Scraping and deploying a website with Astro and Github actions
What am I making
Some of my friends play in a futsal competition which uses a generic sports CMS to display results, scores and fixtures as well as player statistics and match data. This website has a horrible user experience for mobile as the tables weren’t responsive. As well as that, you had to select the competition every single time as there was no URL for a pre selected competition. I wanted to create a simple, fast mobile site that could show the current table, recent results and upcoming fixtures.
Front end technology
I decided to use Astro as the front end technology as I wanted to try the tech out on a full project. Originally I wanted to use the hydration features but there were some issues with this I will explain later.
Getting the data
To get the data I need from the website I expected to use Playwright to manually visit the URL, change to the correct tab by selecting an item from a dropdown menu and scrape the resulting table. However, surprisingly after I selected the competition the whole data object for the table was logged in the console. I used Playwright’s built in console event listener to collect this data and populate the relevant tables.
Combining the data
Originally I implemented the Astro app with static data but on the deployed site I want the website to do an API call to run a scrape that fetches the latest data. There were a few problems with this.

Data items
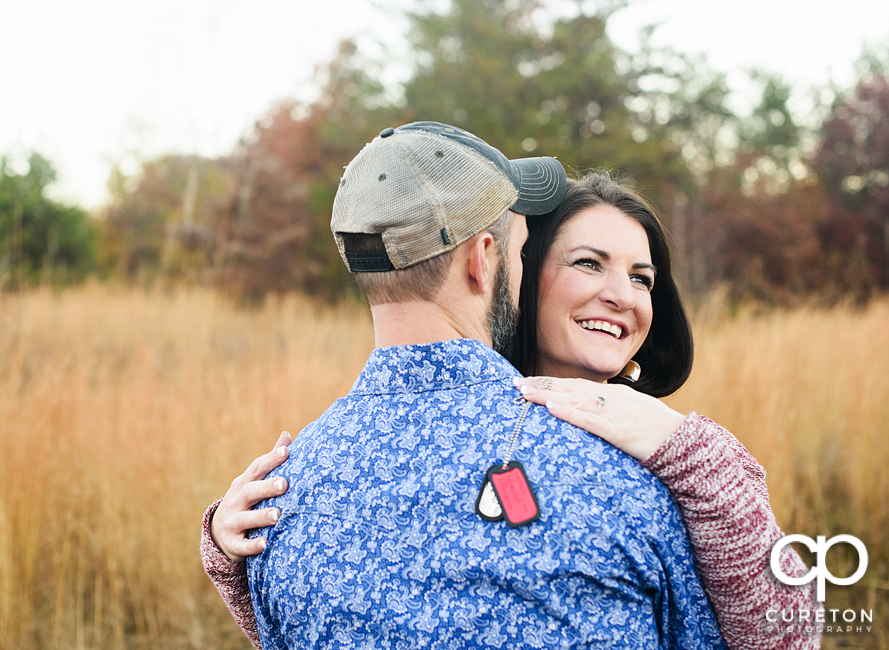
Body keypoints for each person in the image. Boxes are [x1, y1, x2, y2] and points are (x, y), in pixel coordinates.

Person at [203, 167, 820, 649]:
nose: (621, 296)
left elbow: (788, 633)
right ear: (512, 274)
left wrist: (698, 459)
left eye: (642, 277)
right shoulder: (425, 432)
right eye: (588, 264)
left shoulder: (668, 457)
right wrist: (238, 555)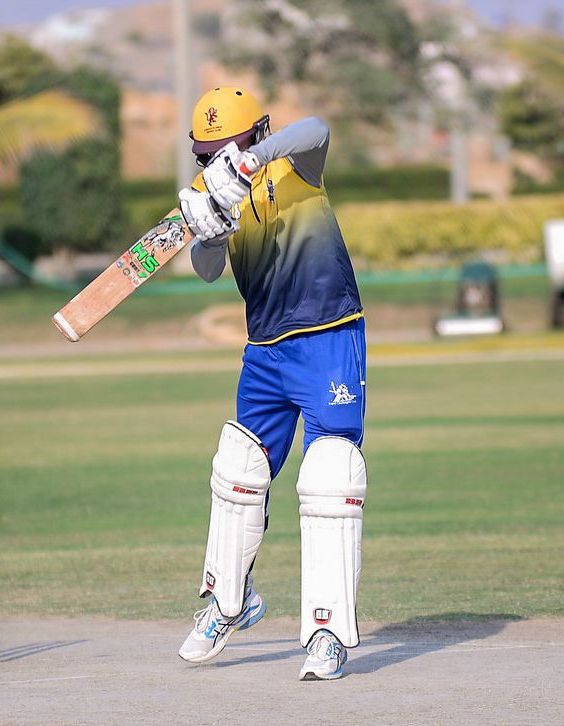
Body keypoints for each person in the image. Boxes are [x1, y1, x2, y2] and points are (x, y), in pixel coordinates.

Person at [176, 87, 367, 681]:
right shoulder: (212, 192)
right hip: (265, 349)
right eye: (205, 155)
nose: (214, 163)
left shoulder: (294, 165)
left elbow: (318, 127)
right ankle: (229, 603)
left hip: (327, 336)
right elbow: (206, 270)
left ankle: (328, 633)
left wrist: (251, 162)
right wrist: (212, 229)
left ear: (256, 134)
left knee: (331, 473)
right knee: (238, 468)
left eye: (224, 150)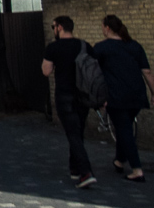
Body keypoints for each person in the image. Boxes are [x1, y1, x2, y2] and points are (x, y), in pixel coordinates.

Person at [93, 15, 154, 183]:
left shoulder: (101, 48)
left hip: (116, 95)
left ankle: (137, 169)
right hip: (137, 94)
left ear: (107, 28)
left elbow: (95, 74)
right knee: (124, 127)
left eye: (102, 27)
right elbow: (147, 72)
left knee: (124, 130)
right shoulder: (135, 46)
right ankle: (119, 161)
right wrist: (153, 92)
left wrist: (97, 97)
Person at [41, 16, 97, 188]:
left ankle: (86, 172)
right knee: (77, 131)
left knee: (72, 133)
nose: (53, 30)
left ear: (59, 27)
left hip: (64, 95)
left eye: (53, 27)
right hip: (83, 95)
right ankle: (74, 169)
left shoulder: (53, 47)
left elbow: (46, 71)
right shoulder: (84, 45)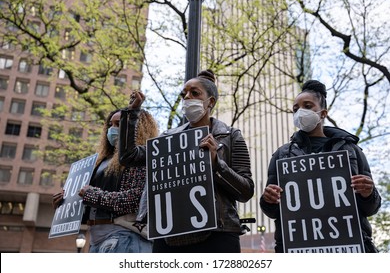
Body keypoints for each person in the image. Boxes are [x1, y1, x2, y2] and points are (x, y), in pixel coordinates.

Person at [119, 69, 254, 253]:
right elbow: (129, 156)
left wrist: (217, 164)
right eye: (184, 94)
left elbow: (246, 190)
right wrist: (131, 114)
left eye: (195, 93)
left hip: (218, 236)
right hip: (170, 237)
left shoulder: (230, 136)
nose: (187, 97)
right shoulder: (167, 140)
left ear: (210, 102)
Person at [259, 80, 382, 253]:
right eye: (296, 109)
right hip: (300, 249)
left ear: (323, 113)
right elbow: (272, 211)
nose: (300, 112)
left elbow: (372, 208)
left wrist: (368, 193)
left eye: (307, 106)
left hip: (348, 247)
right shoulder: (282, 155)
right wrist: (268, 199)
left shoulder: (351, 151)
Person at [52, 103, 159, 253]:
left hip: (124, 237)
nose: (112, 129)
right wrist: (65, 204)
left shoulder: (141, 158)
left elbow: (136, 200)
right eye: (110, 125)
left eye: (118, 124)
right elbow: (92, 208)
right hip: (96, 241)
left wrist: (92, 195)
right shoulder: (99, 162)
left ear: (137, 127)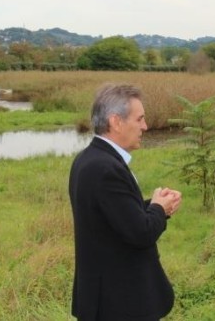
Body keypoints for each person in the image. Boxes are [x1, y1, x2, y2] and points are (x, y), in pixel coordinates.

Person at [69, 83, 182, 321]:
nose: (145, 126)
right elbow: (140, 233)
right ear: (116, 122)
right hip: (119, 302)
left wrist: (158, 205)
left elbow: (115, 215)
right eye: (139, 119)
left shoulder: (89, 159)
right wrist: (158, 209)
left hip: (107, 296)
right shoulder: (105, 168)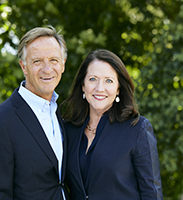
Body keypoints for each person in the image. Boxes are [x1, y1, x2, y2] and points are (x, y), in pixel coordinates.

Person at [0, 26, 69, 200]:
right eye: (37, 61)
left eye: (53, 60)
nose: (47, 69)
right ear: (23, 66)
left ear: (63, 64)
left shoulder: (59, 113)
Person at [62, 49, 163, 200]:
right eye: (93, 79)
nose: (99, 88)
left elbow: (151, 193)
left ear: (118, 89)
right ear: (83, 85)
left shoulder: (137, 129)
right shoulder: (68, 129)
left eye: (108, 80)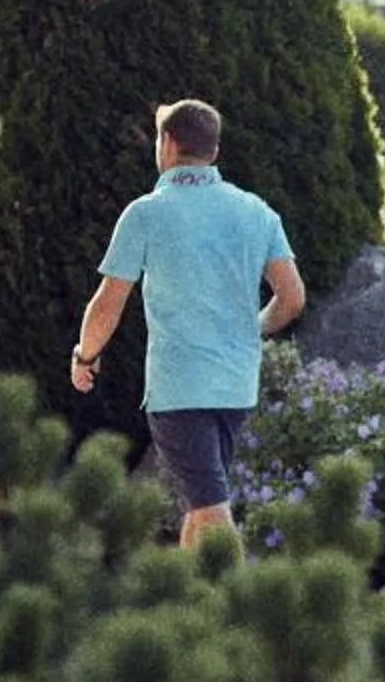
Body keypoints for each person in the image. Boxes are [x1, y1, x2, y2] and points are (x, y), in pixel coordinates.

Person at [71, 99, 306, 547]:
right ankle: (187, 589)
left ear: (167, 144)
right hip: (235, 386)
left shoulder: (145, 213)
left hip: (179, 388)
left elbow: (108, 302)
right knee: (202, 505)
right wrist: (252, 328)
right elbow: (292, 298)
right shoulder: (257, 211)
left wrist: (86, 356)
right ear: (213, 151)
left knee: (211, 512)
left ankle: (240, 594)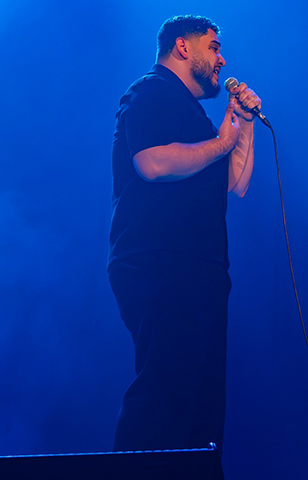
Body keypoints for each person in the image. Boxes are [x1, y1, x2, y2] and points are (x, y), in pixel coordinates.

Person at [108, 15, 261, 452]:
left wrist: (242, 126)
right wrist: (221, 142)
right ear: (182, 47)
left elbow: (238, 184)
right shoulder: (151, 90)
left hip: (200, 269)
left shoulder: (195, 114)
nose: (222, 58)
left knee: (202, 407)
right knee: (166, 395)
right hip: (160, 263)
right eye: (213, 47)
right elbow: (152, 164)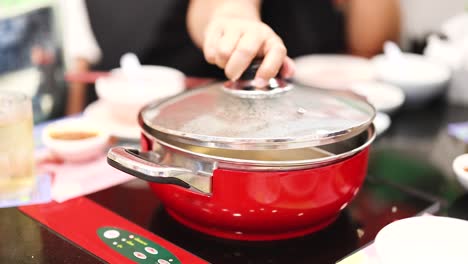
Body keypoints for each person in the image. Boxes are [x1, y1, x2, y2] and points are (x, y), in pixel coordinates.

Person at [62, 0, 400, 114]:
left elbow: (371, 47)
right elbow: (221, 7)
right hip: (190, 119)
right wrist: (235, 21)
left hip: (306, 114)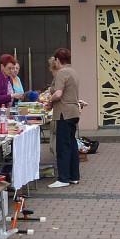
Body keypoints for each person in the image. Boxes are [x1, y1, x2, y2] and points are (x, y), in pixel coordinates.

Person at [45, 48, 86, 188]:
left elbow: (58, 93)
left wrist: (49, 101)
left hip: (64, 113)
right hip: (74, 112)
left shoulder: (62, 72)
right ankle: (74, 176)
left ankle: (63, 178)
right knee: (72, 144)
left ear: (57, 60)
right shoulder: (73, 72)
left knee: (62, 146)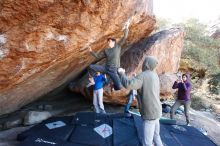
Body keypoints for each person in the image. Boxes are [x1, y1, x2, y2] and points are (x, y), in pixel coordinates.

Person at [118, 56, 163, 146]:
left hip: (149, 113)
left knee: (147, 143)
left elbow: (129, 85)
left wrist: (121, 74)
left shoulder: (143, 75)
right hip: (157, 111)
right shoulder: (155, 75)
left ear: (146, 64)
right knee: (156, 136)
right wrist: (135, 78)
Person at [87, 18, 132, 90]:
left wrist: (127, 27)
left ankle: (113, 87)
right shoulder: (106, 50)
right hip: (106, 68)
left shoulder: (118, 46)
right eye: (108, 42)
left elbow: (125, 37)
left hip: (114, 70)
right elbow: (98, 56)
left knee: (119, 87)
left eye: (110, 41)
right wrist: (91, 51)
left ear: (114, 42)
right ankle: (92, 80)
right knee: (91, 67)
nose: (108, 42)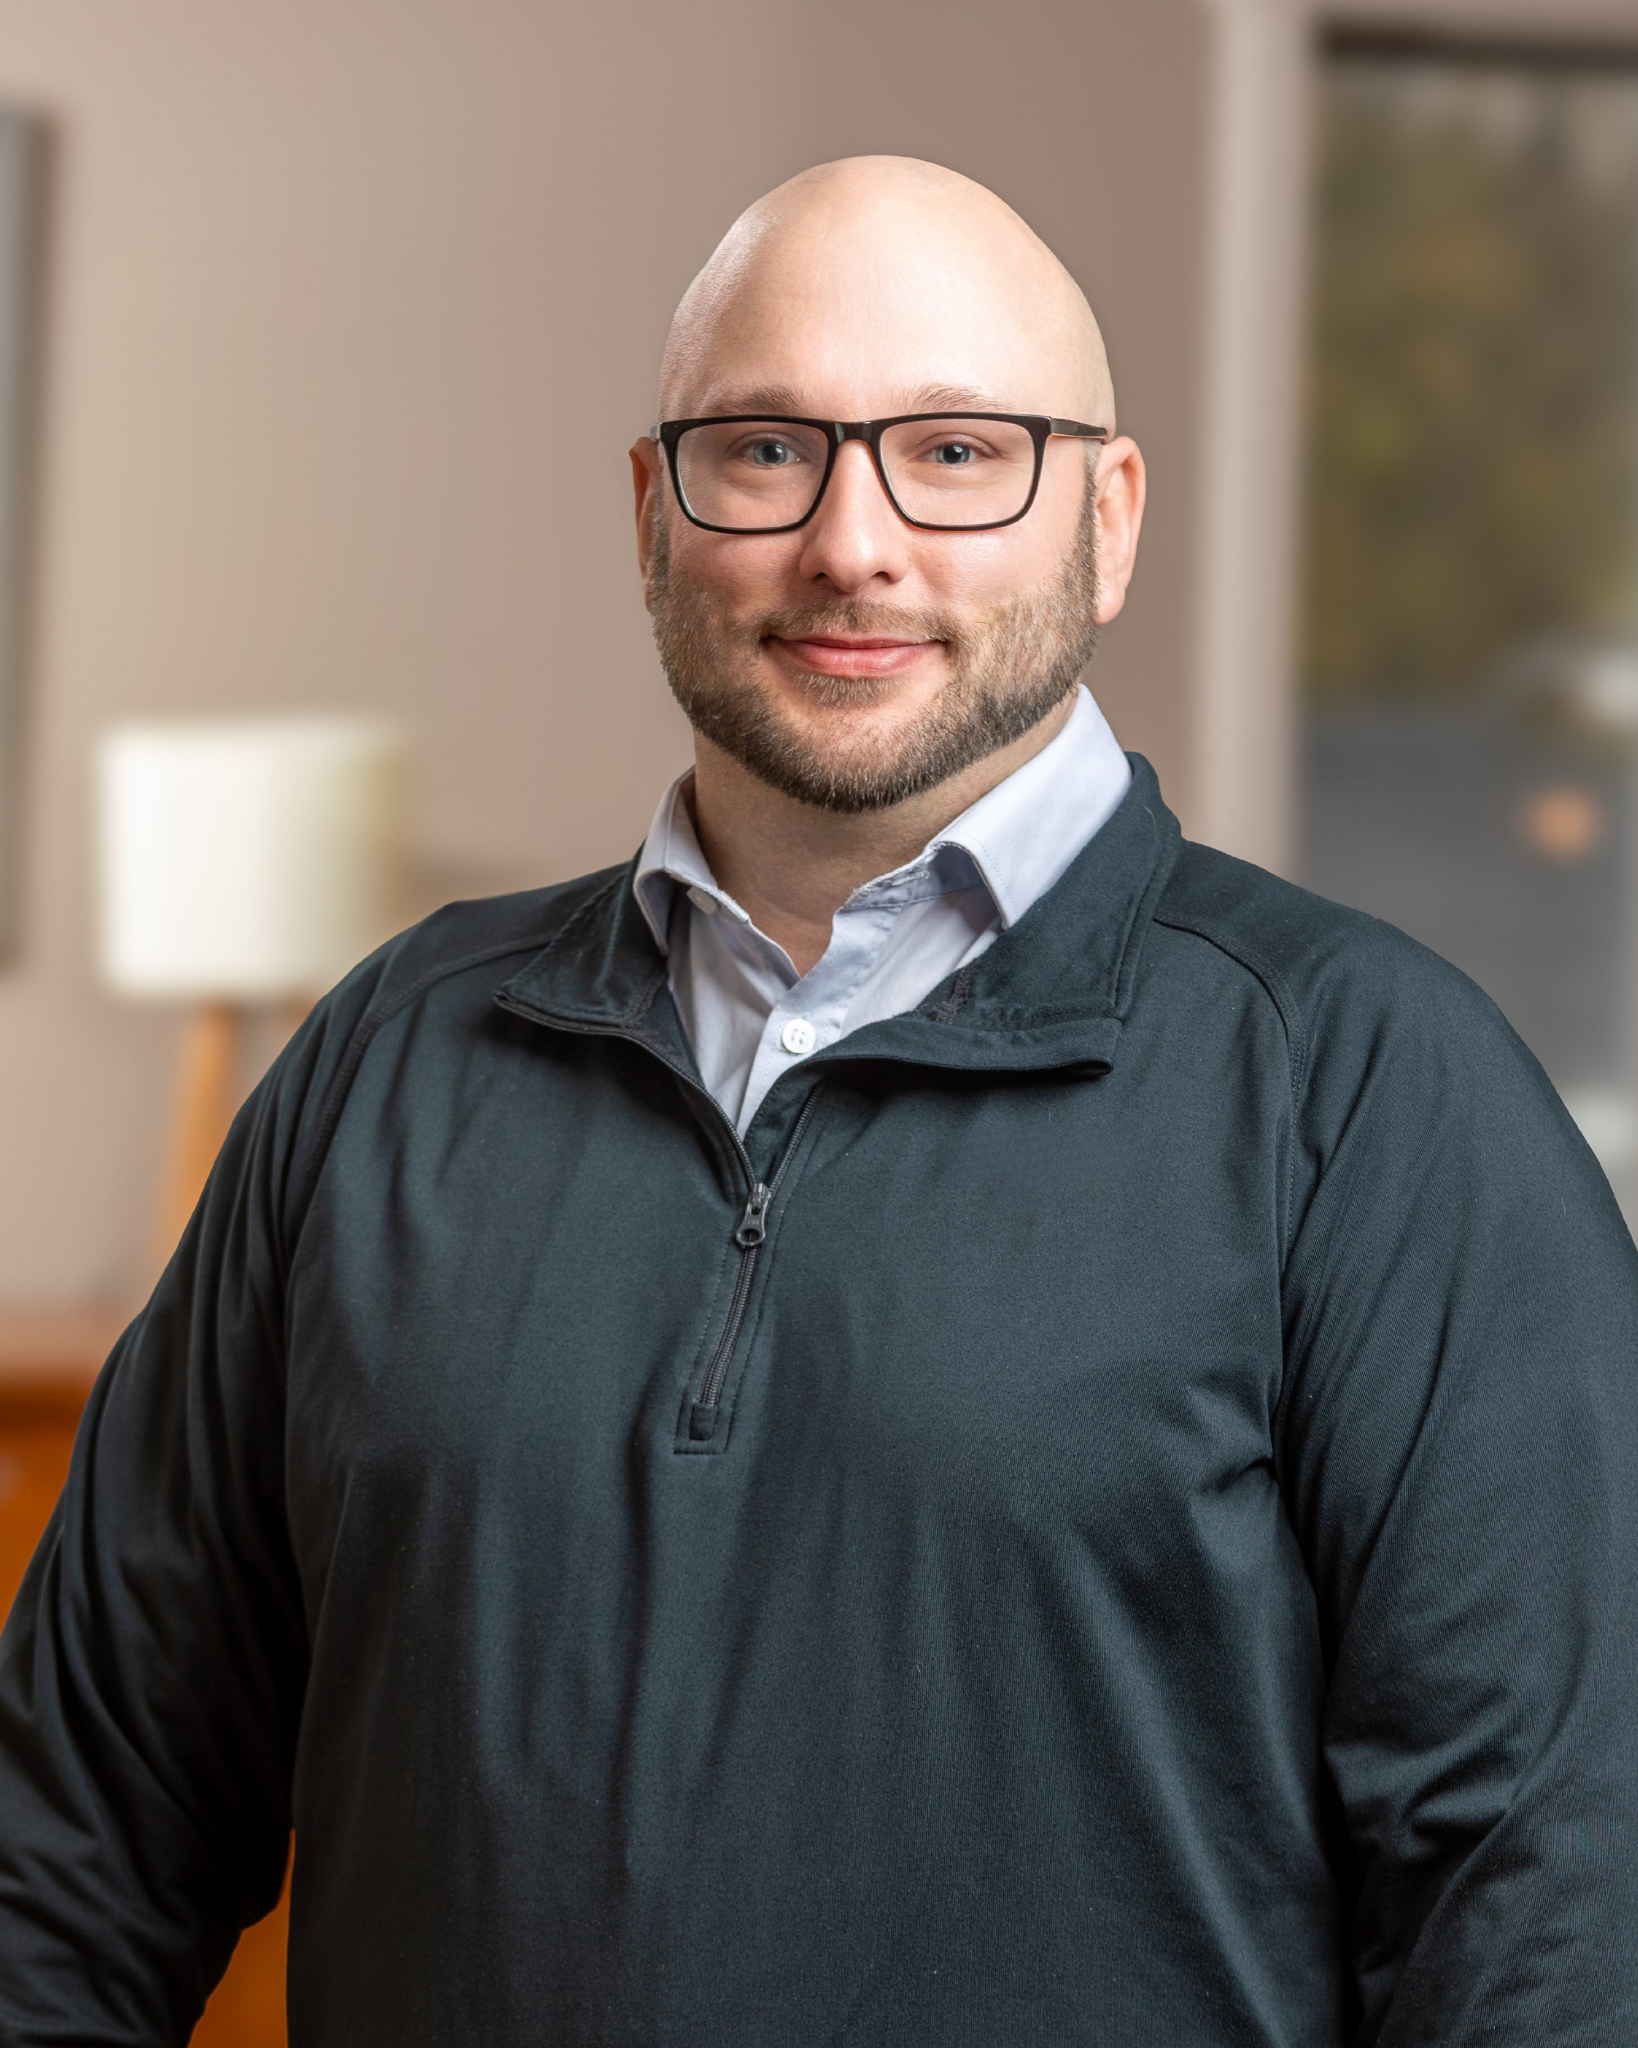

→ **WHAT TO DO**
**A.** In the Astro scraping post, what did the author use to collect the table data once it appeared in the console?
**B.** Swap "futsal" for "netball" in the Astro scraping post from "Scraping and deploying" to "and upcoming fixtures.", and write out that stretch with the change.
**C.** Please carry on the Astro scraping post from the point where it stops.

→ **ANSWERS TO THE TASKS**
**A.** Playwright's built-in console event listener.

**B.**
Scraping and deploying a website with Astro and Github actions
What am I making
Some of my friends play in a netball competition which uses a generic sports CMS to display results, scores and fixtures as well as player statistics and match data. This website has a horrible user experience for mobile as the tables weren’t responsive. As well as that, you had to select the competition every single time as there was no URL for a pre selected competition. I wanted to create a simple, fast mobile site that could show the current table, recent results and upcoming fixtures.

**C.**
- Playwright (and even Puppeteer) had limitations on where you could deploy your function app due to the size.
- Netlify function apps didn’t cache the Chromium executable as well so the binaries didn’t work.
- Using a workaround I managed to get Chromium to at least run with netlify-plugin-playwright-cache. However there was a timeout problem as the scrape had a few timeouts and waits for the dribl website to load, and for some reason it would always take longer than 30 seconds which was the limit
To solve this problem I decided to just run the scrape on the Astro build time which would mean the data would not be fetched fresh on each page visit, but only on every deploy. I figured this was good enough as the matches only happen once a week so for most of the time the tables will be up to date.
I had to use this code in the Github actions yml file to save the result of the scrape into a env variable as the JSON response caused issues with the bash output.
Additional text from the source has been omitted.